● Required action
Exactly how many lines in this data contain the word "được"? Only the number should be given.

Extracted records START

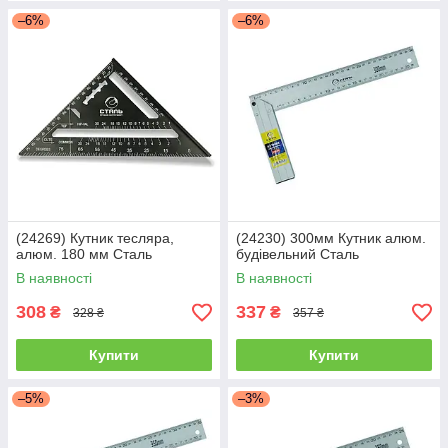
–6%
–6%
(24269) Кутник тесляра,
(24230) 300мм Кутник алюм.
алюм. 180 мм Сталь
будівельний Сталь
В наявності
В наявності
308
337
₴
₴
328 ₴
357 ₴
Купити
Купити
–5%
–3%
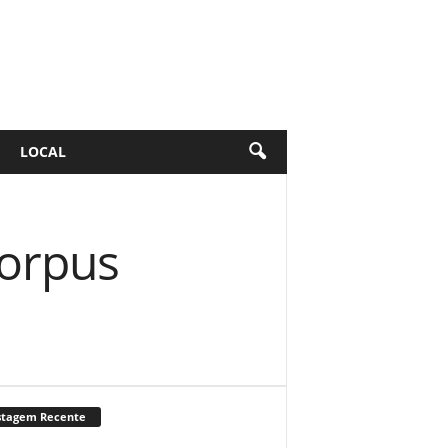
LOCAL
orpus
stagem Recente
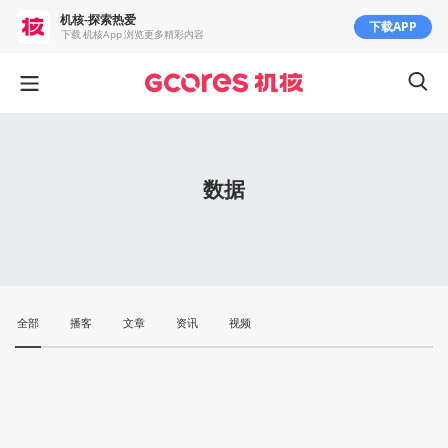
机核-探索热爱
下载APP
下载 机核App 浏览更多精彩内容
数据
全部
播客
文章
资讯
视频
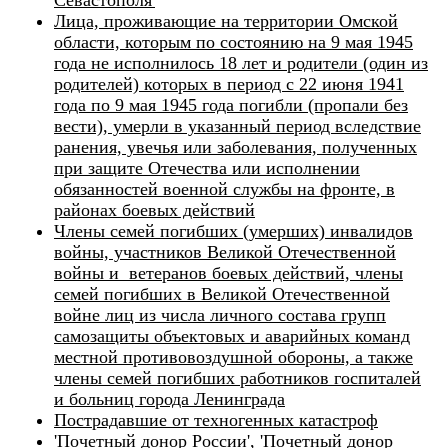
Севастополя'
Лица, проживающие на территории Омской
области, которым по состоянию на 9 мая 1945
года не исполнилось 18 лет и родители (один из
родителей) которых в период с 22 июня 1941
года по 9 мая 1945 года погибли (пропали без
вести), умерли в указанный период вследствие
ранения, увечья или заболевания, полученных
при защите Отечества или исполнении
обязанностей военной службы на фронте, в
районах боевых действий
Члены семей погибших (умерших) инвалидов
войны, участников Великой Отечественной
войны и ветеранов боевых действий, члены
семей погибших в Великой Отечественной
войне лиц из числа личного состава групп
самозащиты объектовых и аварийных команд
местной противовоздушной обороны, а также
члены семей погибших работников госпиталей
и больниц города Ленинграда
Пострадавшие от техногенных катастроф
'Почетный донор России', 'Почетный донор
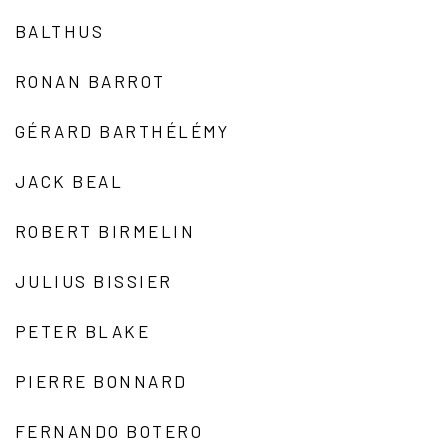
BALTHUS
RONAN BARROT
GÉRARD BARTHÉLÉMY
JACK BEAL
ROBERT BIRMELIN
JULIUS BISSIER
PETER BLAKE
PIERRE BONNARD
FERNANDO BOTERO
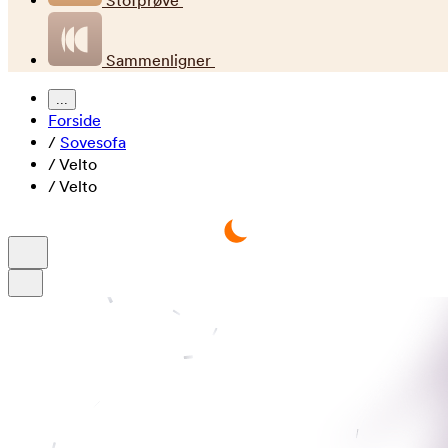
Stofprøve
Sammenligner
...
Forside
/
Sovesofa
/
Velto
/
Velto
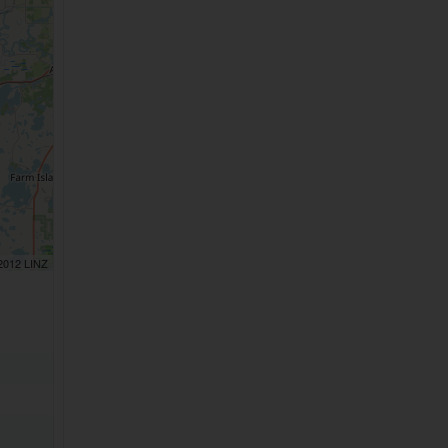
 2012 LINZ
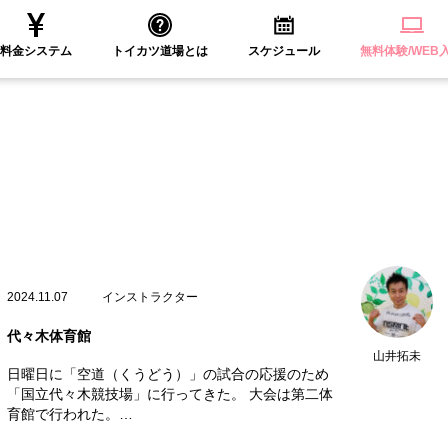
料金システム
トイカツ道場とは
スケジュール
無料体験/WEB
2024.11.07
インストラクター
代々木体育館
山井拓未
日曜日に「空道（くうどう）」の試合の応援のため
「国立代々木競技場」に行ってきた。 大会は第二体
育館で行われた。…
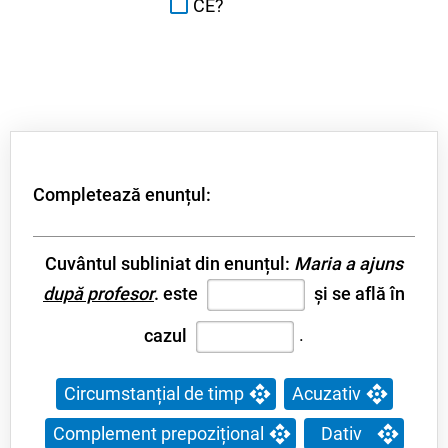
CE?
Completează enunțul:
Cuvântul subliniat din enunțul:
Maria a ajuns
după profesor
. este
și se află în
cazul
.
Circumstanțial de timp
Acuzativ
Complement prepozițional
Dativ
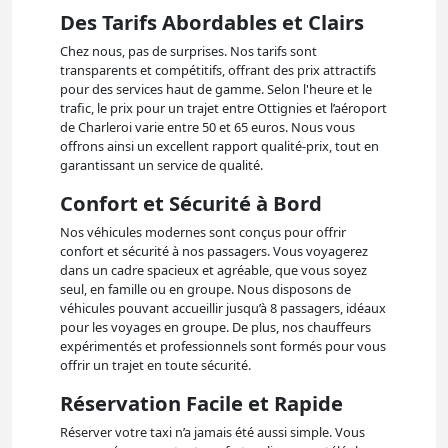
Des Tarifs Abordables et Clairs
Chez nous, pas de surprises. Nos tarifs sont
transparents et compétitifs, offrant des prix attractifs
pour des services haut de gamme. Selon l'heure et le
trafic, le prix pour un trajet entre Ottignies et l’aéroport
de Charleroi varie entre 50 et 65 euros. Nous vous
offrons ainsi un excellent rapport qualité-prix, tout en
garantissant un service de qualité.
Confort et Sécurité à Bord
Nos véhicules modernes sont conçus pour offrir
confort et sécurité à nos passagers. Vous voyagerez
dans un cadre spacieux et agréable, que vous soyez
seul, en famille ou en groupe. Nous disposons de
véhicules pouvant accueillir jusqu’à 8 passagers, idéaux
pour les voyages en groupe. De plus, nos chauffeurs
expérimentés et professionnels sont formés pour vous
offrir un trajet en toute sécurité.
Réservation Facile et Rapide
Réserver votre taxi n’a jamais été aussi simple. Vous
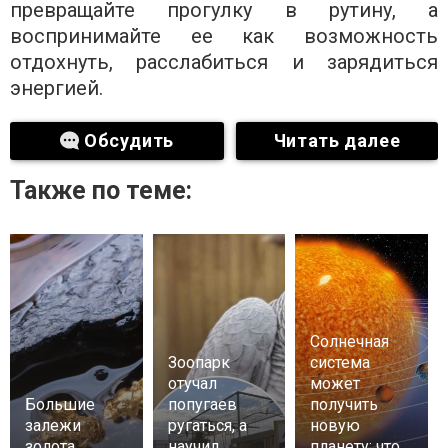
превращайте прогулку в рутину, а
воспринимайте ее как возможность
отдохнуть, расслабиться и зарядиться
энергией.
Обсудить
Читать далее
Также по теме:
Солнечная
Зоопарк
система
отучал
может
Большие
попугаев
получить
залежи
ругаться, а
новую
золота
научил
планету: что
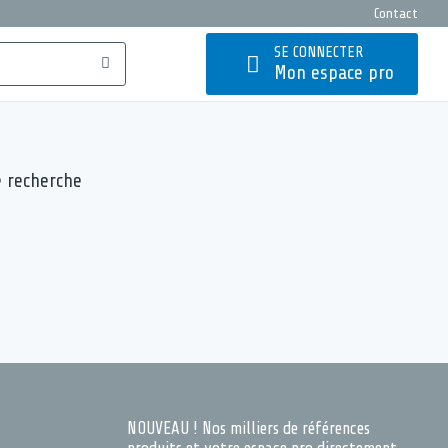
Contact
SE CONNECTER
Mon espace pro
e recherche
NOUVEAU ! Nos milliers de références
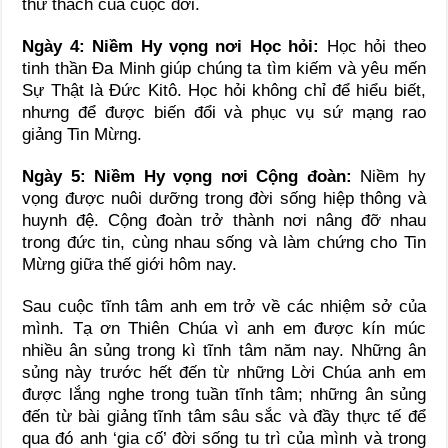
thử thách của cuộc đời.
Ngày 4: Niềm Hy vọng nơi Học hỏi:
Học hỏi theo
tinh thần Đa Minh giúp chúng ta tìm kiếm và yêu mến
Sự Thật là Đức Kitô. Học hỏi không chỉ để hiểu biết,
nhưng để được biến đổi và phục vụ sứ mạng rao
giảng Tin Mừng.
Ngày 5: Niềm Hy vọng nơi Cộng đoàn:
Niềm hy
vọng được nuôi dưỡng trong đời sống hiệp thông và
huynh đệ. Cộng đoàn trở thành nơi nâng đỡ nhau
trong đức tin, cùng nhau sống và làm chứng cho Tin
Mừng giữa thế giới hôm nay.
Sau cuộc tĩnh tâm anh em trở về các nhiệm sở của
mình. Tạ ơn Thiên Chúa vì anh em được kín múc
nhiều ân sủng trong kì tĩnh tâm năm nay. Những ân
sủng này trước hết đến từ những Lời Chúa anh em
được lắng nghe trong tuần tĩnh tâm; những ân sủng
đến từ bài giảng tĩnh tâm sâu sắc và đầy thực tế để
qua đó anh ‘gia cố’ đời sống tu trì của mình và trong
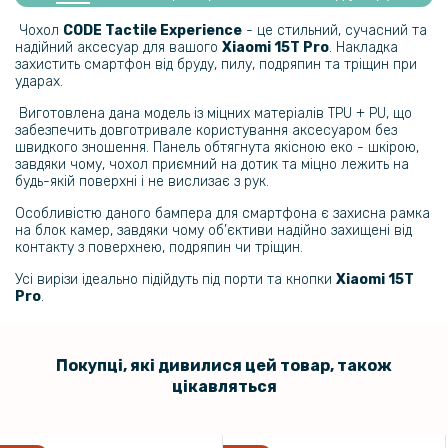
Чохол X&E для Xiaomi 15T​​ Pro з металевою вставкою та захистом
на камеру
Чохол
CODE Tactile Experience
- це стильний, сучасний та
надійний аксесуар для вашого
Xiaomi 15T Pro
. Накладка
захистить смартфон від бруду, пилу, подряпин та тріщин при
159 грн
ударах.
199 грн
Виготовлена дана модель із міцних матеріалів TPU + PU, що
забезпечить довготривале користування аксесуаром без
Гідрогелева плівка Hydrogel Film для Xiaomi 15T Pro на задню
швидкого зношення. Панель обтягнута якісною еко - шкірою,
панель, Transparent
завдяки чому, чохол приємний на дотик та міцно лежить на
будь-якій поверхні і не вислизає з рук.
159 грн
Особливістю даного бампера для смартфона є захисна рамка
199 грн
на блок камер, завдяки чому об’єктиви надійно захищені від
контакту з поверхнею, подряпин чи тріщин.
Гідрогелева плівка Hydrogel Film для Xiaomi 15T Pro, Transparent
Усі вирізи ідеально підійдуть під порти та кнопки
Xiaomi 15T
Pro
.
159 грн
199 грн
Покупці, які дивилися цей товар, також
Захисне скло Tempered Glass 0.3mm для Xiaomi 15T Pro
цікавляться
169 грн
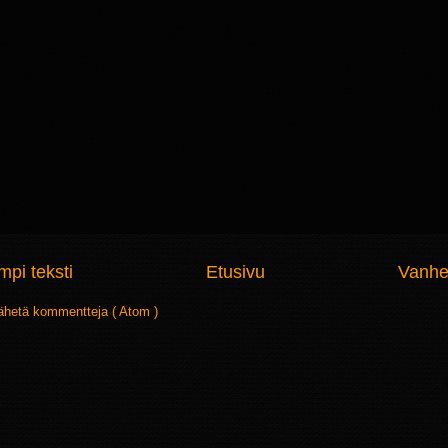
pi teksti
Etusivu
Vanhe
ähetä kommentteja ( Atom )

Extracted records END

● Solution
4